Of course, given the controversial nature of the tuck rule, the "what if?" that hangs over that play has messed with the minds of many sports fans over the years.
The Raiders franchise -- despite getting a shot at redemption by reaching the Super Bowl a year later -- certainly has never properly recovered.
The team went on a 14-year playoff drought after the Super Bowl loss, and the team still hasn't won a playoff game since 2002.
The NFL never again assigned Coleman to a Raiders game, because of the way fans perceived him in that moment.
Hall of Famer Ray Lewis once argued that "the only reason we know who Tom Brady is, [is] because of a tuck rule!" (Which somehow wasn't even the most nonsensical thing Lewis said at that particular moment in time.) Gruden said he'll never get over it. Woodson remains quite peeved (and will express that frustration to Brady in person in an upcoming ESPN documentary).
If there's any "what if?" that can be eliminated from the conversation, it can be the doubt that Brady needed the tuck rule to become great. Brady has obviously gone on to win seven Super Bowls, earning five Super Bowl MVPs, three NFL MVPs, and 15 Pro Bowl selections while becoming the NFL's all-time leader in every meaningful passing statistic and continuing to play at an MVP level at the age of 44. Tuck rule or no tuck rule, Brady's singular greatness was inescapable for the rest of the league, even if that first title was delayed.

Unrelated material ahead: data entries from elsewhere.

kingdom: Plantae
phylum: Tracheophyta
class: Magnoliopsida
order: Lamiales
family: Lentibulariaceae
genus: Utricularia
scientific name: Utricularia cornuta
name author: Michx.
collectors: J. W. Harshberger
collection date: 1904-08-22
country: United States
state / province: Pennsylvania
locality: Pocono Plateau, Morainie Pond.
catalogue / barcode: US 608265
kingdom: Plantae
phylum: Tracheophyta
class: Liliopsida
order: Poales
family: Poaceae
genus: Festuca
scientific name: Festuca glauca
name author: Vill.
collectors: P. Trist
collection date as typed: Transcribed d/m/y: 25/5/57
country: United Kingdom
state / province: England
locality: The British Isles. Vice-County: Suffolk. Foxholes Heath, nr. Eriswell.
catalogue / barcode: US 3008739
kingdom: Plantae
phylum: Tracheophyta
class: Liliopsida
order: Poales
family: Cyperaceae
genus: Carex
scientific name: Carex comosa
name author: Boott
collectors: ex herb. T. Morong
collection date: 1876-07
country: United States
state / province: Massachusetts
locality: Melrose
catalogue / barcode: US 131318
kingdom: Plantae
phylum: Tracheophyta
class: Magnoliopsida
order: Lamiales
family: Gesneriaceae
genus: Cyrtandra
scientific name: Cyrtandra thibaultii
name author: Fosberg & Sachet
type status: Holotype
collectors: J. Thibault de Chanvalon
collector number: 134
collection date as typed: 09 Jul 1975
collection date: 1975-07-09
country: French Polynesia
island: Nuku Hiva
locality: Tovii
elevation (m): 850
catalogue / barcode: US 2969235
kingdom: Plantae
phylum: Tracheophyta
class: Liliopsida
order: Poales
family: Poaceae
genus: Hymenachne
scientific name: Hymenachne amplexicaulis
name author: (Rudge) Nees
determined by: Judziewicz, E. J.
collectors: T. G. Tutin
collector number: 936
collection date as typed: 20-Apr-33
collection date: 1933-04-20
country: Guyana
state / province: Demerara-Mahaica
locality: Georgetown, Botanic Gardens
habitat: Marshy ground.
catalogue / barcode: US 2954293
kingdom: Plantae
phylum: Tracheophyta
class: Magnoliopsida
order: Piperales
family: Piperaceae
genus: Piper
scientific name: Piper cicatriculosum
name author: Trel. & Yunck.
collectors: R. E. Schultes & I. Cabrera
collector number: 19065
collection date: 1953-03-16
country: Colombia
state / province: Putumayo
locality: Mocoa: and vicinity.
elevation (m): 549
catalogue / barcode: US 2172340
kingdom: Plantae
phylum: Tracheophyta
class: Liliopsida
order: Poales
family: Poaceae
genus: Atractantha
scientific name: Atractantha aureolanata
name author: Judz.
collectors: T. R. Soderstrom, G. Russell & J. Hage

But of course, the world can't help but wonder how differently things would have gone for the Patriots if not for the proper enforcement of a strange rule. Surely, logic would dictate that the team had the right blend of talent and attitude to eventually win championships. Their two titles in '03 and '04 are a testament to that. But as always is the case with the "What If?" game of sports, the case can be made for any alternate reality to become believable. Raiders fans would like to believe that Oakland would have gone on to pull the upsets over the Steelers and the Rams in the weeks that followed, bringing about the first of multiple Super Bowls won by Gruden in Oakland.
Instead, Al Davis essentially fired Gruden, trading him to Tampa Bay for draft picks. Gruden beat the Raiders with the Bucs in the Super Bowl the following year.
And though the Patriots failed to make the playoffs in 2002, their Super Bowl wins in '03 and '04 began a stretch of making the playoffs in 16 out of 17 years. With Brady and Belichick, the team reached nine Super Bowls total and won six of them, authoring a truly remarkable stretch of success -- a level that is supposed to be unattainable in the era of salary caps and parity.
Again, logic might say that some or all of that was inevitable, that the combined GOAT powers of Brady and Belichick would always have to result in multiple championships, no matter what happened on the night of Jan. 19, 2002. That may be true, but we'll really never know.
What we do know without a doubt is that the foundation for all of that winning -- for all six Lombardi Trophies that reside in Foxboro -- was laid 20 years ago to the day.